For each $theme colour, a dark and light shade is programatically generated for things like hovers and focus styles.

Setting Colours

If you need to add or edit any colours in $colors or $theme, you can do so using set-color and set-theme.

If required, you can also define how dark or how light $theme shades are with the set-theme-shades tool.

In addition, with set-theme-dark-text-color, any $theme colour names you pass here will have very-light text colour (default: very-dark) when its respective theme utility class is a applied to an element.

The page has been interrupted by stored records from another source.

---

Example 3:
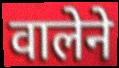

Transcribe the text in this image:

वालेने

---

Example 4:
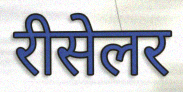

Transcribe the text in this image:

रीसेलर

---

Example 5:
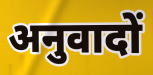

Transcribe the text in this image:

अनुवादोंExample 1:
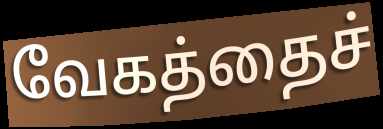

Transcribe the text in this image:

வேகத்தைச்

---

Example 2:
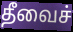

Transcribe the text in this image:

தீவைச்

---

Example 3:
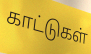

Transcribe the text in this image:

காட்டுகள்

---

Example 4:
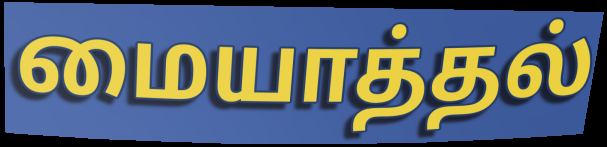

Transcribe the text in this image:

மையாத்தல்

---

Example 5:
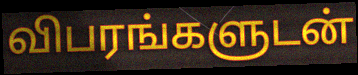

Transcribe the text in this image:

விபரங்களுடன்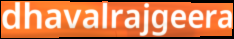
dhavalrajgeera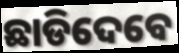
ଛାଡିଦେବେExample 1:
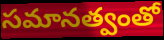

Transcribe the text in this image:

సమానత్వంతో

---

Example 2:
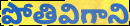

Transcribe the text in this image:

పోతివిగాని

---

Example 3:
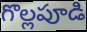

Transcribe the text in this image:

గొల్లపూడి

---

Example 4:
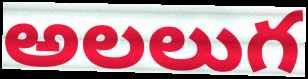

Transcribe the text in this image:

అలలుగ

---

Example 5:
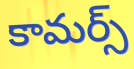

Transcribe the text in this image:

కామర్స్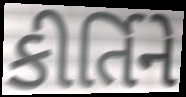
કીર્તિનેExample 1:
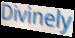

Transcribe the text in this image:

Divinely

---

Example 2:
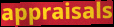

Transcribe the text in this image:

appraisals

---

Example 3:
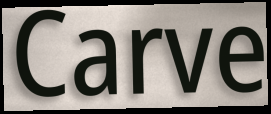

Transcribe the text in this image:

Carve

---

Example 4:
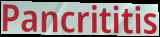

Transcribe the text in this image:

Pancrititis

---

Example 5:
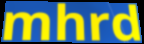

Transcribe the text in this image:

mhrdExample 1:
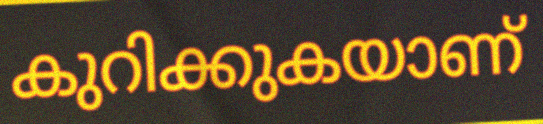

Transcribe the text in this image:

കുറിക്കുകയാണ്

@include set-color(( 'green': #00ff00, 'orange': #ffa500 )); @include set-theme(( 'accent': #cccccc, 'info': color('green') )); @include set-theme-shades(( 'info': ( 'dark': 5%, 'light': 23% ) )); @include set-theme-dark-text-color(('accent', 'info'));

Getting Colours

To retrieve colours from either $colors or $theme, you can use the color tool.

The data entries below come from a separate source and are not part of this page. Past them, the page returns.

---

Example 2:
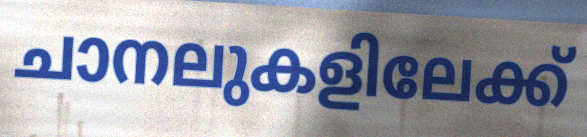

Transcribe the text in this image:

ചാനലുകളിലേക്ക്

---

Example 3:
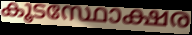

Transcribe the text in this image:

കൂടസ്ഥോക്ഷര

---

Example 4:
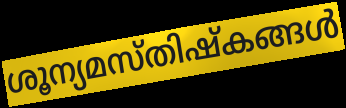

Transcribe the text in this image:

ശൂന്യമസ്തിഷ്കങ്ങൾ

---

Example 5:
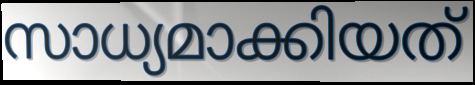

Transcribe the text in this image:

സാധ്യമാക്കിയത്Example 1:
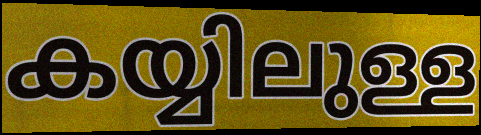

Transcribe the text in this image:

കയ്യിലുള്ള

.c-my-component { background-color: color('primary'); }

Component Theme Variables

For each component, variable exists where $theme colors are assigned roles specific to that component. For example:-

$component-input-border-color: color('medium'); .c-input { border: rem(1px) solid $component-input-border-color; }

These generally shouldn't need to be edited unless you're introducing a lot more theme colours to the mix and would like to add more colour depth to components.

You can find a full list of theme variables in each component's respective documentation pages.

Why?

The reason behind this $colors and $theme split is one of scalability and maintainability.

If we only had $colors, this would make theming a more complicated process. For example, if components had border colours set to $grey and you wanted to change them to red, you would have 2 options:-

  1. Change the value of $grey to red, which would do the job, as the variable would trickle down to the component styles. The problem here is with semantics, in that the variable $grey is now actually red, which is just unnecessary confusion.

OR

  1. Add a new colour called $red and then go through every single component and override their theme variables. A time consuming process.

Because $theme contains colours named according to their role, we can assign them any colour and have it still make sense semantically. And because these $theme colours are the ones already referenced in the component styles, we don't have to go through and edit any component theme variables at all.